Source material:
★ ★ ★ ★ ★

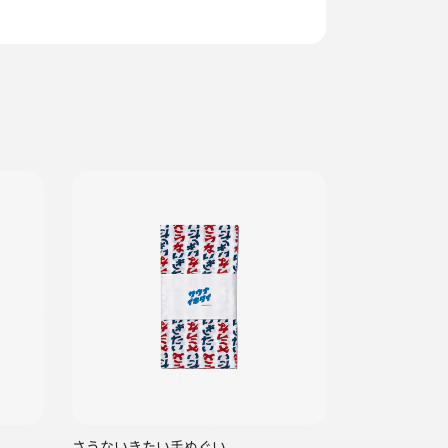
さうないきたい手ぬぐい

★ ★ ★ ★ ★

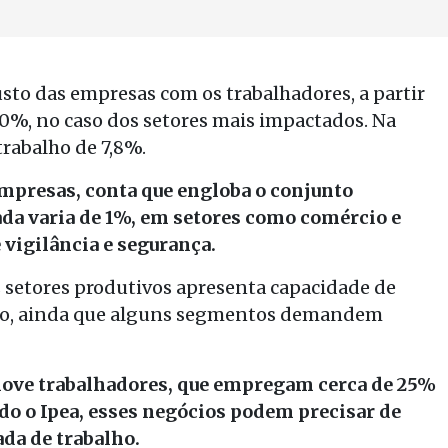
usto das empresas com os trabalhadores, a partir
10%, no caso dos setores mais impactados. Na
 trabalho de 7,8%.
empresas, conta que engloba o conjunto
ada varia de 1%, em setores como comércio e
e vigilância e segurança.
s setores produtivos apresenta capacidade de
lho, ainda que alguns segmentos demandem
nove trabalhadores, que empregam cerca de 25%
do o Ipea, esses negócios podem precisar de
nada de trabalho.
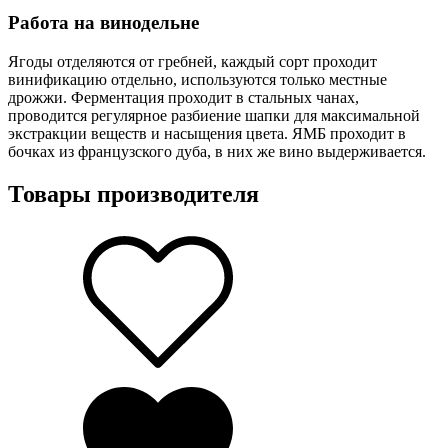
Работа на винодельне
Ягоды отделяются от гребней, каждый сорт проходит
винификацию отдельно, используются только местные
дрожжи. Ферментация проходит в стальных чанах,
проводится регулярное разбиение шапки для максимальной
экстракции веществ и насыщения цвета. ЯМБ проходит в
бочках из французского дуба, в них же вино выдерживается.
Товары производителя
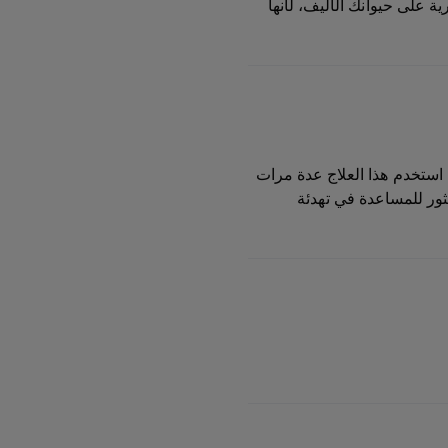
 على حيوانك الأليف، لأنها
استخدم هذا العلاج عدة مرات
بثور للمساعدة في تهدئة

★ ★ ★ ★ ★

Action item: Repeat the lines between the line containing "على حيوانك الأليف، لأنها" and the line containing "بثور للمساعدة في تهدئة", inclusive.

Result for this task:
 على حيوانك الأليف، لأنها
استخدم هذا العلاج عدة مرات
بثور للمساعدة في تهدئة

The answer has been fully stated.